**WRITTEN TASK 1:**
Answer these questions using the passage on Taiwan Moss:
(a) In which regions is Taiwan Moss endemic?
(b) What temperature range should you aim for?
(c) Between which values does the pH level need to fall?
**WRITTEN TASK 2:** Can you carry on the passage about Taiwan Moss from the point where it stops?

**EXTRACT PROVIDED:**
--------------------

Taiwan Moss (Taxiphyllum alternans)

Taiwan Moss (Taxiphyllum Alternans)
Taiwan Moss (Taxiphyllum Alternans). Carnat Joel, CC BY 2.0

Taiwan Moss isn’t the most popular species of Aquarium Moss. It is a more recent entry to the aquarium hobby, so not much is known yet about Taiwan Moss. We do know that it is endemic to Eastern Asia and Southeast North America. It can be found in subtropical climates, usually in lakes, waterfalls, streams, and riverbanks. Taiwan Moss has a slightly more bushy appearance than some of its relatives; it will also root itself onto whatever surface it is growing on. Lighting is something to consider when adding Taiwan Moss to your tank. Taiwan Moss can survive in low and medium amounts of light; its coloring and growth rate will suffer. The Taiwan Moss will reach its full potential if placed under adequate light. Besides lighting, several other tank parameters need to be carefully considered, such as pH level and temperature. Taiwan Moss doesn’t have very precise temperature requirements. It would be best to aim for a temperature between 53 to 86 degrees Fahrenheit. pH level is the same way, it doesn’t need to be exact, but it does need to fall between 5.0 to 8.0. Taiwan Moss also likes a strong water flow, so ensure your filter is powerful enough to provide that.

--------------------

**INFORMATION SUPPLIED:**
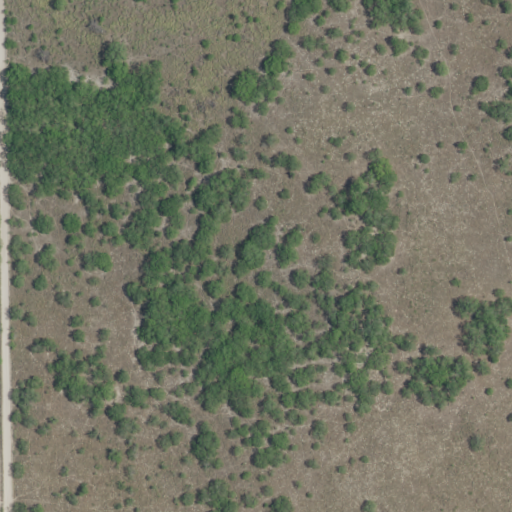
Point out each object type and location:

--------------------

**FINAL RESULT 1:**
(a) Eastern Asia and Southeast North America.
(b) Between 53 and 86 degrees Fahrenheit.
(c) Between 5.0 and 8.0.

**FINAL RESULT 2:**
Crystalwort (Riccia fluitans)

Riccia Fluitans
Riccia Fluitans

Crystalwort, also known as Floating Crystalwort, is a gorgeous plant that is traditionally used as a carpet or floating plant. Crystalwort is native to Asia, Africa, and both North and South America. In those locations, it is traditionally found floating. Crystalwort was always thought to only be able to survive floating until famed Aqauascaper Takashi Amano used it submerged in one of his tanks. Interestingly, only the Japanese variant of Crystalwort can survive submerged. Crystalwort is a fast grower and is usually a free-floating plant, but you can, in fact, anchor it to something that will not affect its growth. The rapid growth of Crystalwort means that if it is not trimmed regularly, it can easily overgrow the surface of your tank. Because Crystalwort is a floating plant, fast-moving waters can cause it to break up. Crystalwort isn’t a very picky plant, which means it can survive in various conditions. The biggest concern when establishing a tank for Crystalwort is lighting. If you plan on having floating Crystalwort, it can survive in low light levels. But if you have your Crystalwort submerged, you will need to accommodate it with more light. The temperature range of a Crystalwort tank needs to be between 59 and 86 degrees Fahrenheit. The pH level should be between 6.0 to 8.0.

Coral Moss (Riccardia Chamedryfolia)

Coral Moss (Riccardia Chamedryfolia)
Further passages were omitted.